L’ITALIA DELLA DICHIARAZIA

Scrive nel libro “Dichiarazia” Mario Portanova: “La Dichiarazia è una degenerazione della democrazia, è la libertà di pensiero che diventa pensiero in libertà. È una perversa spirale tra politica e media che ogni giorno ci inonda di centinaia di dichiarazioni, di fumo verbale che annebbia la realtà dei fatti e l’attività politica seria. Dichiarano i leader e i gregari, i ministri e i loro portavoce, i parlamentari nazionali e i consiglieri comunali, e tutti dichiarano su tutto. La dichiarazione monta su quella precedente, ne provoca una successiva e così via”. Bla, bla, bla, parole al vento che trasformano il detto latino “cogito, ergo sum” in quello latino italianizzato: “Dichiaro, ergo sum”. Però dopo arrivano le smentite, perché le prime dichiarazioni non erano altro che bugie o false verità. Si dichiara in televisione, in Internet, nei talk show, e così si narcotizzano gli elettori con l’abuso delle parole, affermando che chi dichiara ha sempre ragione. Ma non è così, perché molte dichiarazioni sono contraddette dai fatti e dai comportamenti. Quindi, perché blaterare a vuoto? Sarebbe meglio parlare meno e fare fatti di più.
___
* _Cosa fare_:
Continua il brano sulla Dichiarazia, riprendendo subito dopo la frase «Sarebbe meglio parlare meno e fare fatti di più». Il materiale che segue è separato dal brano e non ne fa parte.

[Dati raccolti]
___
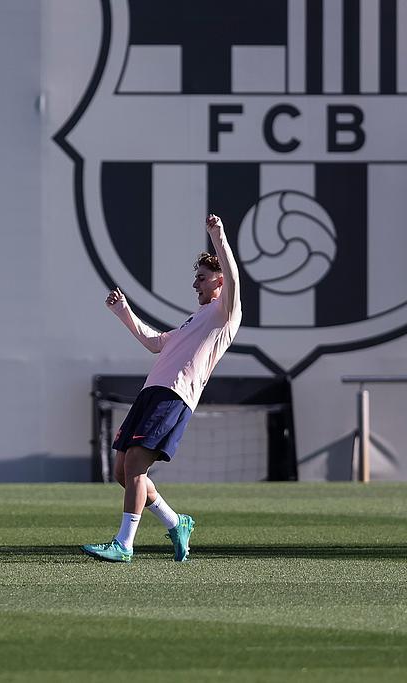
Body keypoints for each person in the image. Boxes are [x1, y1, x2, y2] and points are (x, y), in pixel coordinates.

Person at [82, 214, 241, 563]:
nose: (195, 284)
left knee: (136, 464)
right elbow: (155, 343)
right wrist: (123, 311)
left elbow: (232, 274)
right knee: (123, 472)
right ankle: (175, 522)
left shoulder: (226, 312)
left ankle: (124, 544)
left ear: (219, 281)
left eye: (202, 278)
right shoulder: (194, 320)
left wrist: (218, 235)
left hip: (175, 395)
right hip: (151, 392)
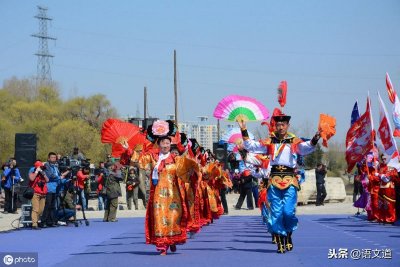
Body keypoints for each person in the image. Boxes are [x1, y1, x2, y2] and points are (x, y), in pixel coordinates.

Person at [239, 114, 320, 253]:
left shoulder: (293, 141)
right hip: (274, 180)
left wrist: (315, 138)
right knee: (276, 212)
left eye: (283, 125)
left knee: (288, 211)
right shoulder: (270, 141)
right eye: (278, 125)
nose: (280, 127)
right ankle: (280, 240)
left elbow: (306, 148)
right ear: (275, 126)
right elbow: (252, 146)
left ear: (287, 126)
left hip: (290, 180)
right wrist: (244, 130)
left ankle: (288, 235)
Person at [144, 120, 195, 256]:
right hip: (158, 196)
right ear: (158, 144)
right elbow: (139, 161)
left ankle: (172, 240)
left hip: (174, 195)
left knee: (173, 219)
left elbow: (187, 170)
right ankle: (162, 246)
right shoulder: (153, 158)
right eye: (163, 143)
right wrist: (127, 149)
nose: (165, 145)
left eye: (167, 143)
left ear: (170, 144)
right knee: (159, 218)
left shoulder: (176, 159)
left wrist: (191, 170)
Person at [43, 152, 69, 227]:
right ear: (48, 158)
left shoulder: (55, 166)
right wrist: (60, 177)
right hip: (49, 188)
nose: (54, 159)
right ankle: (43, 222)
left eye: (55, 157)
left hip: (55, 188)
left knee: (53, 206)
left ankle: (51, 222)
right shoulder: (47, 165)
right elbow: (50, 175)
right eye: (52, 157)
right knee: (47, 205)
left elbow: (58, 176)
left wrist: (66, 180)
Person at [28, 161, 49, 230]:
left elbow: (47, 180)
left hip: (43, 194)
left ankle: (35, 221)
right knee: (35, 209)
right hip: (35, 194)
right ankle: (34, 224)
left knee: (41, 210)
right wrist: (37, 171)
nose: (42, 169)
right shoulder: (32, 173)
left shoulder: (42, 174)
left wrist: (43, 173)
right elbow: (32, 179)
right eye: (41, 167)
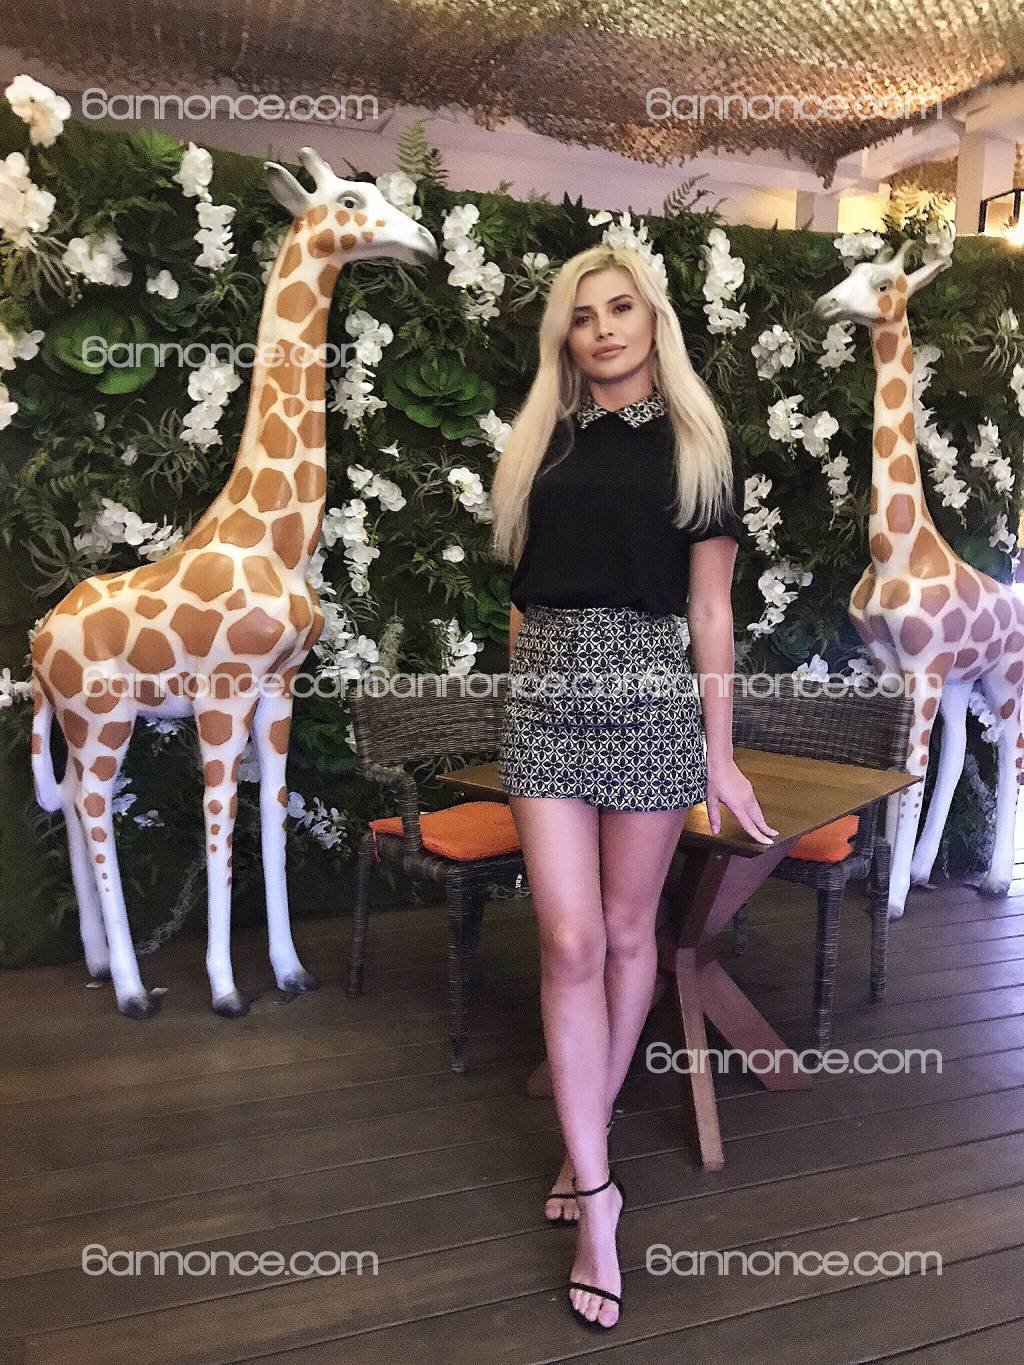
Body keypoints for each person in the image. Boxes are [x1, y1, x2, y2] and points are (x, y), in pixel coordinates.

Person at [489, 244, 778, 1330]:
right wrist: (525, 693)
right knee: (566, 940)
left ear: (653, 320)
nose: (603, 327)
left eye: (621, 308)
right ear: (564, 336)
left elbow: (710, 610)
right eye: (583, 314)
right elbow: (523, 600)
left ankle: (586, 1149)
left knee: (623, 935)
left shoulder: (699, 445)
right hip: (546, 694)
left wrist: (718, 751)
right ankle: (599, 1192)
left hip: (653, 692)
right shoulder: (543, 440)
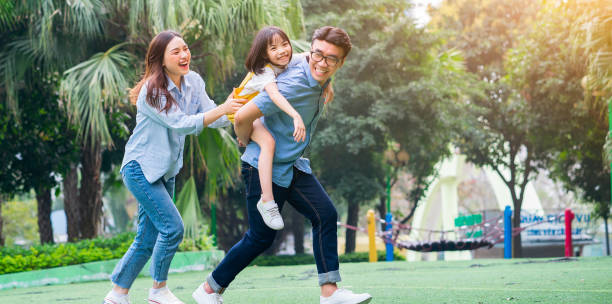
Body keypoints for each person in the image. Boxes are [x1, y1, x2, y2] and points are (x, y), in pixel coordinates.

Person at [192, 26, 372, 304]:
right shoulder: (291, 84)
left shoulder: (308, 63)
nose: (321, 62)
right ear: (313, 49)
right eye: (318, 55)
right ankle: (208, 290)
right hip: (261, 166)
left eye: (330, 58)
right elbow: (241, 116)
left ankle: (330, 293)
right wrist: (243, 139)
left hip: (290, 165)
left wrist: (326, 81)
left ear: (341, 62)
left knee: (324, 214)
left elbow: (309, 60)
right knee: (260, 238)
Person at [102, 30, 244, 304]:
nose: (184, 55)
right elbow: (183, 123)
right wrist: (224, 108)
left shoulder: (194, 82)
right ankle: (158, 290)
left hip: (166, 171)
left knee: (146, 238)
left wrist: (241, 112)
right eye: (175, 51)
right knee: (173, 228)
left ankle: (117, 294)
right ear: (161, 60)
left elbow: (213, 115)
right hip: (140, 168)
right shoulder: (151, 91)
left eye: (185, 49)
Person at [229, 26, 332, 231]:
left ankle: (245, 138)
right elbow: (274, 97)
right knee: (269, 143)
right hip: (240, 111)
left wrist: (325, 76)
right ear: (263, 54)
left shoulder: (287, 60)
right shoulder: (264, 71)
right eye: (273, 48)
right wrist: (295, 115)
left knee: (266, 141)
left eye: (285, 44)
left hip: (252, 112)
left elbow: (307, 57)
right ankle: (267, 201)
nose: (282, 50)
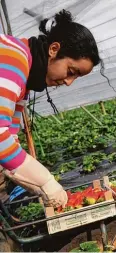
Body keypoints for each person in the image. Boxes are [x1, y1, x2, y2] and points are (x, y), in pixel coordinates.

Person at [0, 9, 101, 207]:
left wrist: (35, 183)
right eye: (71, 71)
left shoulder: (24, 84)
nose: (69, 82)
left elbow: (10, 137)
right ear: (53, 49)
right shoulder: (12, 57)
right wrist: (45, 181)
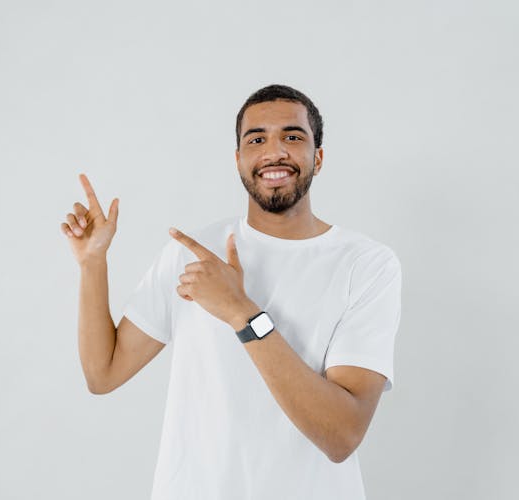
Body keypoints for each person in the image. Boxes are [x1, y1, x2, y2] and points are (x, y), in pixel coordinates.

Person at [60, 84, 402, 500]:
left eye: (292, 137)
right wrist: (93, 263)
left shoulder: (366, 264)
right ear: (239, 160)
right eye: (256, 139)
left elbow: (342, 435)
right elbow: (103, 374)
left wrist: (242, 312)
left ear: (319, 157)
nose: (274, 151)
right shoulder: (190, 253)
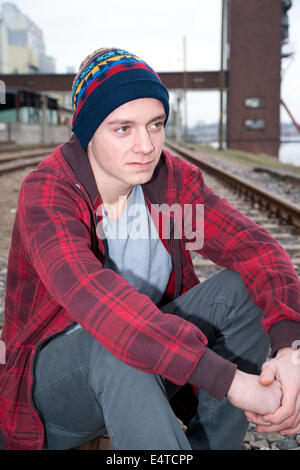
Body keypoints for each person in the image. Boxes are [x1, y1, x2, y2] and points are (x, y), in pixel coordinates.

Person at [0, 47, 299, 451]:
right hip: (53, 397)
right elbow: (100, 302)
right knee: (115, 340)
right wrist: (231, 381)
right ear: (88, 131)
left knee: (242, 287)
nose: (145, 146)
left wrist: (289, 349)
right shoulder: (50, 194)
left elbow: (255, 249)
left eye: (155, 125)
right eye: (123, 128)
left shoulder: (171, 183)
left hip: (152, 364)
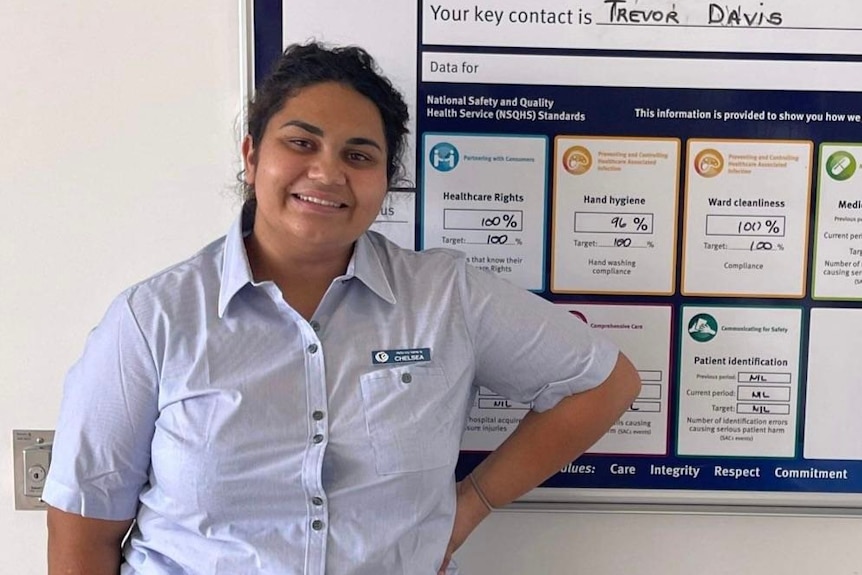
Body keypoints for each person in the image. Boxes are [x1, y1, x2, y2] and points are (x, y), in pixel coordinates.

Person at [43, 42, 641, 574]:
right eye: (301, 143)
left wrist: (472, 503)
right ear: (252, 157)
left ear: (387, 179)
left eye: (359, 156)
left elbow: (604, 383)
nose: (327, 173)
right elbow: (81, 536)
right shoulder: (154, 320)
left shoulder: (445, 298)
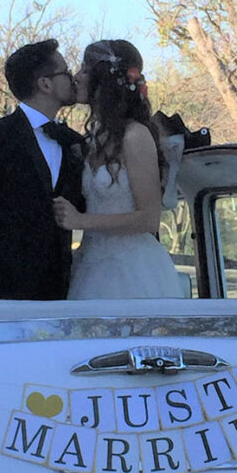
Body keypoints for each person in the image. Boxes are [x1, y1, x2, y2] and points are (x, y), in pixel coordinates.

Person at [0, 39, 84, 300]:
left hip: (58, 291)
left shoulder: (73, 142)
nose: (72, 79)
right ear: (45, 84)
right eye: (66, 73)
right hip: (0, 290)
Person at [52, 39, 184, 299]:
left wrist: (81, 221)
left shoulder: (136, 136)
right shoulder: (93, 138)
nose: (76, 77)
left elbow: (149, 219)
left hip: (132, 271)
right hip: (90, 263)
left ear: (104, 80)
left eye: (84, 70)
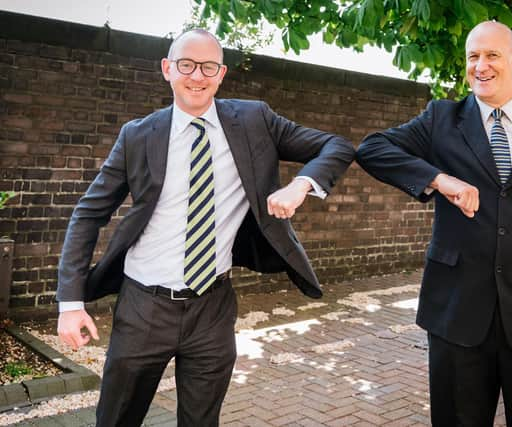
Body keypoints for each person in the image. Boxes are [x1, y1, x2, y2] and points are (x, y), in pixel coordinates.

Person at [56, 29, 354, 426]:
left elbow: (337, 146)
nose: (197, 76)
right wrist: (71, 303)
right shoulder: (138, 135)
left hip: (212, 308)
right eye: (186, 65)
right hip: (144, 307)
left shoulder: (254, 121)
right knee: (116, 419)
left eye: (208, 66)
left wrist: (301, 185)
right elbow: (88, 214)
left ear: (222, 73)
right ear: (167, 69)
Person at [356, 20, 512, 426]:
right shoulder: (441, 118)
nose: (481, 66)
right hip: (456, 313)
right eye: (472, 56)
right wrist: (439, 180)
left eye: (492, 55)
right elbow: (372, 148)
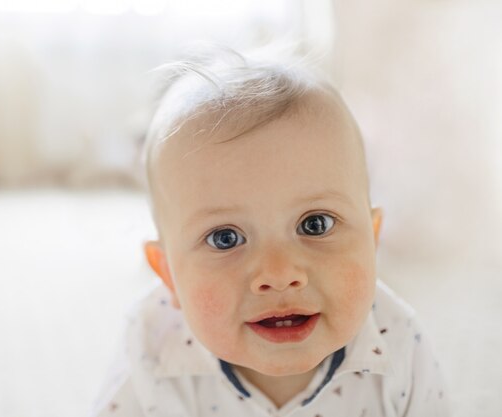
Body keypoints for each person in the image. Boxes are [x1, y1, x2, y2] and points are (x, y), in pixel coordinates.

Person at [90, 48, 449, 416]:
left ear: (371, 241)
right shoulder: (152, 345)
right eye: (224, 238)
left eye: (315, 224)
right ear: (168, 273)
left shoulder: (398, 340)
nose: (279, 275)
___
* _Risultato atteso_:
SALVIAMO L’ITALIA E GLI ITALIANI

Certamente alcune categorie di Italiani non fanno una gran bella figura in questo libretto, perciò, dovendo l’Italia e gli italiani risorgere dal marasma generale, l’ho sottotitolato: “Riusciranno gli italiani a salvare l’Italia?”. Da che cosa? Dai vizi capitali di cui sono affetti gli italiani! Quindi mi chiedo: riusciranno gli Italiani a salvare se stessi? I politici italiani non fanno altro che litigare e non riescono a pensare al bene comune e l’italiano medio-normale pensa a sopravvivere, contenendo le spese e aiutandosi in qualche modo. Giovanni Guareschi definì gli italiani così: “Gli italiani praticamente si dividono in tre grandi categorie: 1) italiani che la pensano in un certo modo; 2) italiani che la pensano in modo contrario a quelli che la pensano in un certo modo; 3) italiani che non pensano per niente! Orbene, questa distinzione è illusoria, in quanto quasi sempre succede che pure gli appartenenti alle prime due categorie risultano alla fine classificabili fra gli appartenenti alla terza, agli italiani cioè che non pensano per niente”.
Io non credo a questa definizione, perché l’italiano è creativo e originale, lo è sempre stato!